DATA FOR PROCESSING below:

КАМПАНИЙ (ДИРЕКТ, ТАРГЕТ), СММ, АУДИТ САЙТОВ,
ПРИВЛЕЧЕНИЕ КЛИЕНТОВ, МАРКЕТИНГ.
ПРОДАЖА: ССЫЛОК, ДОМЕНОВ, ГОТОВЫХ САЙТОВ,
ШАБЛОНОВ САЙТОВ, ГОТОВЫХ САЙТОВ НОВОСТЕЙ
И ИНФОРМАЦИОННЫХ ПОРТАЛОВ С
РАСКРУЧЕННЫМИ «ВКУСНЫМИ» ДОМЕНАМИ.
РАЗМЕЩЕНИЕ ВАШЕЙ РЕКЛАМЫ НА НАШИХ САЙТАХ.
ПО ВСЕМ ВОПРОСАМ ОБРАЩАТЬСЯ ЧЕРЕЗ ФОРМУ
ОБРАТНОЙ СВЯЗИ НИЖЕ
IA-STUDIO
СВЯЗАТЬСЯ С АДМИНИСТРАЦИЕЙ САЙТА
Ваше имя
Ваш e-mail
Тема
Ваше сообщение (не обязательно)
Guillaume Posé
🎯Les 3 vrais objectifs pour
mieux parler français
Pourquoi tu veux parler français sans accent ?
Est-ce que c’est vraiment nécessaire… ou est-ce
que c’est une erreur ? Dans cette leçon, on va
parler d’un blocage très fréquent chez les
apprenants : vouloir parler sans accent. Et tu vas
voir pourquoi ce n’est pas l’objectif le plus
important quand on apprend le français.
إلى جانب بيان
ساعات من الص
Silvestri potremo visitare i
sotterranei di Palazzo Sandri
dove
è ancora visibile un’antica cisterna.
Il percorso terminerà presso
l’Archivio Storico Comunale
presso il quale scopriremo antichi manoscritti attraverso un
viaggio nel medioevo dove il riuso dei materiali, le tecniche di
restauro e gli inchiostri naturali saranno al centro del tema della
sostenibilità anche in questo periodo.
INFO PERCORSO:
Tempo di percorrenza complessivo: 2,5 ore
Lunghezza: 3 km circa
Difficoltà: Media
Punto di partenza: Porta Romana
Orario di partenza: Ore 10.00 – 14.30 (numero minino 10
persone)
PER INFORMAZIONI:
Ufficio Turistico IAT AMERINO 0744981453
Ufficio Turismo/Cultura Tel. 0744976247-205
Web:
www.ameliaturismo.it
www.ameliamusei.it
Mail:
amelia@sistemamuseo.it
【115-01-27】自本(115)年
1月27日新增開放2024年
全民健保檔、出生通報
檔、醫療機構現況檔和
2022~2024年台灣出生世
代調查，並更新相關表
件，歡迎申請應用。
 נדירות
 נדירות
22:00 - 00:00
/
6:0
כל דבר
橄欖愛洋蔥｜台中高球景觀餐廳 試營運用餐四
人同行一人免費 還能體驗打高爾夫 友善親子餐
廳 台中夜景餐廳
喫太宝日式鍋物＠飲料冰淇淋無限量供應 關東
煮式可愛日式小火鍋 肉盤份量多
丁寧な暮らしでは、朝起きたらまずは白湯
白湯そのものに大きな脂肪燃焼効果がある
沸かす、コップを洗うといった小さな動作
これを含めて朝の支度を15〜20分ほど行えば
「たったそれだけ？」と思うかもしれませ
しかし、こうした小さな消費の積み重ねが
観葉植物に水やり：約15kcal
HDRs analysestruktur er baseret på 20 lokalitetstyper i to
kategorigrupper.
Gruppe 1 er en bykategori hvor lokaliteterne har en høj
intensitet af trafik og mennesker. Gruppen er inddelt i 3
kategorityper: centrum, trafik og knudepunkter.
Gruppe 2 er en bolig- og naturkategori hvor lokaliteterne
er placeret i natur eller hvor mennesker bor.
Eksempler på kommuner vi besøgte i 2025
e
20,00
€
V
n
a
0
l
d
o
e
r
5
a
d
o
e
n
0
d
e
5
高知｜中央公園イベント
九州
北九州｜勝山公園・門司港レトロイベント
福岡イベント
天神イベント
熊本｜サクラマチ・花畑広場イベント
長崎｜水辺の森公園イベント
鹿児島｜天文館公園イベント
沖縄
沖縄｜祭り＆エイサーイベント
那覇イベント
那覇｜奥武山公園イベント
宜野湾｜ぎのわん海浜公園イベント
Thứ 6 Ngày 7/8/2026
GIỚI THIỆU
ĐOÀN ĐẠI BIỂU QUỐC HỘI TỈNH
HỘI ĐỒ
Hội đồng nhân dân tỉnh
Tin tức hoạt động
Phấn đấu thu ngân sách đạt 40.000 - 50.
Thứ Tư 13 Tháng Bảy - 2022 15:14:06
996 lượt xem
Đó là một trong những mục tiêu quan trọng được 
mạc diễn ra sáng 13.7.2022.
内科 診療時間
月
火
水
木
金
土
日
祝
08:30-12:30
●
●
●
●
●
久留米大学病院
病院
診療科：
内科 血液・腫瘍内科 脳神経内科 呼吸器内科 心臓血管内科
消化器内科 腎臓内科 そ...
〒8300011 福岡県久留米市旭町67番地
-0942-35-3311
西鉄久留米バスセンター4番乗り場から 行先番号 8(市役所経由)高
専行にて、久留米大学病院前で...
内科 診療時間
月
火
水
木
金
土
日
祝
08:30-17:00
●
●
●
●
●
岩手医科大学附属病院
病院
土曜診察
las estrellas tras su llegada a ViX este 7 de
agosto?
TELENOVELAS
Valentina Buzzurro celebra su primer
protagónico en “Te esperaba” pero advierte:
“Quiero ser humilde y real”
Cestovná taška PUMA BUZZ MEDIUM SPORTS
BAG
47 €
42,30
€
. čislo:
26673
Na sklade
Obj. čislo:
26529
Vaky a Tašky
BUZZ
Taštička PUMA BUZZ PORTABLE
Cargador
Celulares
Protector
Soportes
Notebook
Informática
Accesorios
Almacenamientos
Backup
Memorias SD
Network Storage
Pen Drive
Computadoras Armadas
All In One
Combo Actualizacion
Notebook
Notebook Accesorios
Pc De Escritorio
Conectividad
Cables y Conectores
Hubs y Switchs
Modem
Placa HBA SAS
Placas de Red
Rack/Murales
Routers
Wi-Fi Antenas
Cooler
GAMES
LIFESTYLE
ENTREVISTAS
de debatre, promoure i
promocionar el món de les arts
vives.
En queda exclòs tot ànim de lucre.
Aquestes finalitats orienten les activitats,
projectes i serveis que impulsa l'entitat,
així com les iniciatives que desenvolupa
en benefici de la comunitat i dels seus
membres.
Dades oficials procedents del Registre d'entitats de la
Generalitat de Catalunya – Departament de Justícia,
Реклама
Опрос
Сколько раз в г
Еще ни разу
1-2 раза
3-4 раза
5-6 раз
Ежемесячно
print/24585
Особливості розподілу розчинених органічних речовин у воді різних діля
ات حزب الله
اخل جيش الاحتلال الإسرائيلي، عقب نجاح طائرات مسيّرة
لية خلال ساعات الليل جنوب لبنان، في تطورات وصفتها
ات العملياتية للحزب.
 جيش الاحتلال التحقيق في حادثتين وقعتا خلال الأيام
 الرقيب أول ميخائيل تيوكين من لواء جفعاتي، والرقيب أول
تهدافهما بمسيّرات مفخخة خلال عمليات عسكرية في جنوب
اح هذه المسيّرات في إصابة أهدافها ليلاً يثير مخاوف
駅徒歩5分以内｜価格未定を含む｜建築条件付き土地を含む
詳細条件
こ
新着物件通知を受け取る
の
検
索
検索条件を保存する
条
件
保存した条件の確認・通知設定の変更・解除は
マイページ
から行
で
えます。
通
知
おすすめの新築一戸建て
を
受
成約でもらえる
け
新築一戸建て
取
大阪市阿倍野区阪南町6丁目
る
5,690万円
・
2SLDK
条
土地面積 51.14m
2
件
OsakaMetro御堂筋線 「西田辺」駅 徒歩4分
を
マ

End of DATA FOR PROCESSING.

[DIRECTIVE] Set down exactly the lines of the data above, beginning with the line that has "Pc De Escritorio" and ending with the line that has "projectes i serveis", and no others.

[COMPLETED EXERCISE]
Pc De Escritorio
Conectividad
Cables y Conectores
Hubs y Switchs
Modem
Placa HBA SAS
Placas de Red
Rack/Murales
Routers
Wi-Fi Antenas
Cooler
GAMES
LIFESTYLE
ENTREVISTAS
de debatre, promoure i
promocionar el món de les arts
vives.
En queda exclòs tot ànim de lucre.
Aquestes finalitats orienten les activitats,
projectes i serveis que impulsa l'entitat,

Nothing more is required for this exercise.